Extract to read —
====================

Education in Australia has increasingly become a highly-pressurised pursuit of success. More than ever, students are told to excel academically if they are going to succeed in life. Are we at risk of losing all joy of learning?
Sometimes success can be driven by joy as well as by effort. Today, however, too many students achieve academic success without any joy at all, while others underachieve, never having known the joy of discovery, contribution, or deep connection.
At the same time, when we think about data in education it usually has negative associations. This is because data is used to highlight inefficiencies and perceived lack of progress. But data can be exciting, and most of all it can be enabling.
The ten-year Australian Learning Lecture (ALL) series began with the theme of Joy and Data delivered by Sir Michael Barber, the distinguished British thought
leader. The inaugural lecture looked at the rarely explored intersection between the joy of learning and the way in which we use data to measure, value and enable success.
Linking joy and data is a bold idea as they are normally seen as opposites. However, as Sir Michael argues in his lecture, if, instead of judgement, data can be used to enable us to understand where the problems are and inform the way we address them, it can serve an invaluable positive role.
To date, the discussion of data in Australia has centred on standardised exams held yearly. But, as we know, tests provide only one kind of data. Data gathered through using diagnostic tools, both adaptive and predictive, provides greater insight into how each student learns. It allows us to know the progression of each student, what works for them, where they are and where they need to go.

====================

Data extracted from a collection:
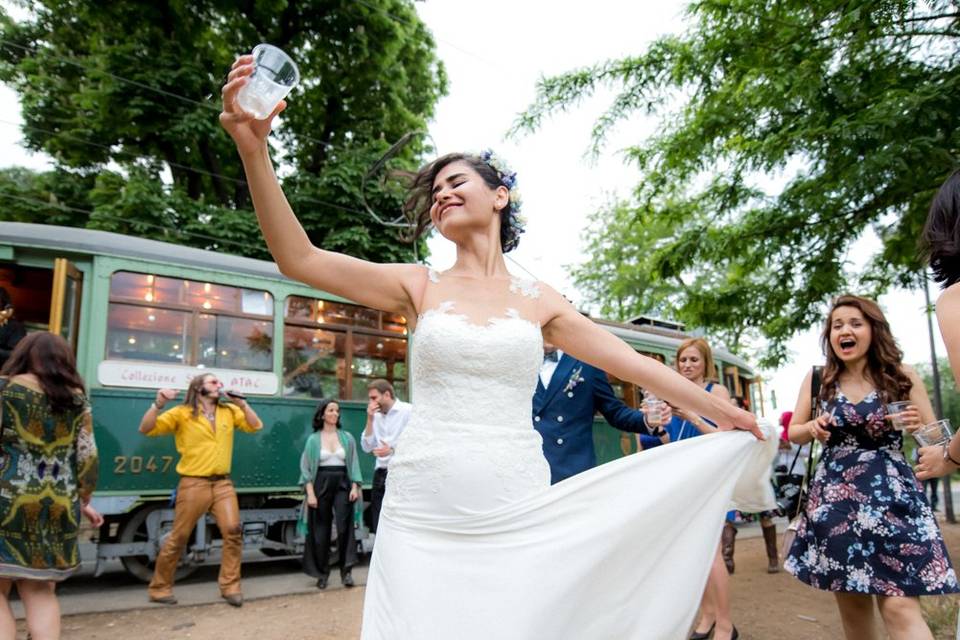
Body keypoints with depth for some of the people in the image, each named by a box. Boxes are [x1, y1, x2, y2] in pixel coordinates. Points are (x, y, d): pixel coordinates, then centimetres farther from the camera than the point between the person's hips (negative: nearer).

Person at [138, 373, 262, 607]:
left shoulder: (229, 411, 10)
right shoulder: (182, 413, -1)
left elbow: (255, 426, 7)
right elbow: (146, 429, -5)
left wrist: (242, 403, -3)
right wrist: (158, 404, -21)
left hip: (223, 483, 3)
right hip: (193, 484, -3)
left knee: (233, 531, -8)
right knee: (178, 537, 5)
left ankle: (230, 586, 4)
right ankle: (159, 588, 23)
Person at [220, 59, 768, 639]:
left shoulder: (539, 300, 7)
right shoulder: (420, 286, 4)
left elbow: (634, 364, 10)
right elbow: (300, 259, -5)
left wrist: (724, 413, 15)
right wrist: (254, 149, -16)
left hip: (517, 516, 1)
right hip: (423, 518, 0)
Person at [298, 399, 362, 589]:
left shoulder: (347, 438, 7)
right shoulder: (314, 439, 3)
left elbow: (354, 464, 6)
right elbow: (306, 467, 1)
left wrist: (355, 487, -4)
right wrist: (310, 493, -7)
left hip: (342, 484, 0)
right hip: (321, 484, 0)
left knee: (344, 527, -9)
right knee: (321, 530, 5)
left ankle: (346, 570, -3)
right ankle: (322, 573, 16)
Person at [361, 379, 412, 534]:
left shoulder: (408, 411, -5)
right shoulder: (376, 416, 14)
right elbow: (367, 447, 9)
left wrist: (393, 450, -21)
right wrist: (370, 419, 1)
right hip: (381, 474, 6)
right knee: (378, 526, 10)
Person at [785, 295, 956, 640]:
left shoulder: (902, 377, 0)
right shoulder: (817, 379, 3)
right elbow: (794, 433, 12)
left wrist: (918, 426, -16)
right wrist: (812, 428, -11)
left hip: (891, 497, -2)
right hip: (834, 497, 2)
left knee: (899, 607, -12)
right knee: (851, 603, 11)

====================

Instructions —
• 1. Translate this sentence from the passage on joy and data in education into Spanish: "Linking joy and data is a bold idea as they are normally seen as opposites."
• 2. Answer these questions from the passage on joy and data in education:
(a) Who delivered the lecture on Joy and Data that began the Australian Learning Lecture series?
(b) How many years does the Australian Learning Lecture series span?
(c) In Australia, what has the discussion of data centered on to date?
• 3. Turn the paragraph of the passage on joy and data in education that opens "To date, the discussion of data" into a short list that keeps its main facts.

Solutions for each task —
• 1. Vincular la alegría y los datos es una idea audaz, ya que normalmente se consideran opuestos.

• 2.
(a) Sir Michael Barber
(b) Ten years
(c) Standardized exams held yearly

• 3.
- In Australia, discussion of data has so far centered on yearly standardized exams.
- Tests provide only one kind of data.
- Adaptive and predictive diagnostic tools give greater insight into how each student learns.
- Such data shows each student's progression, what works for them, where they are and where they need to go.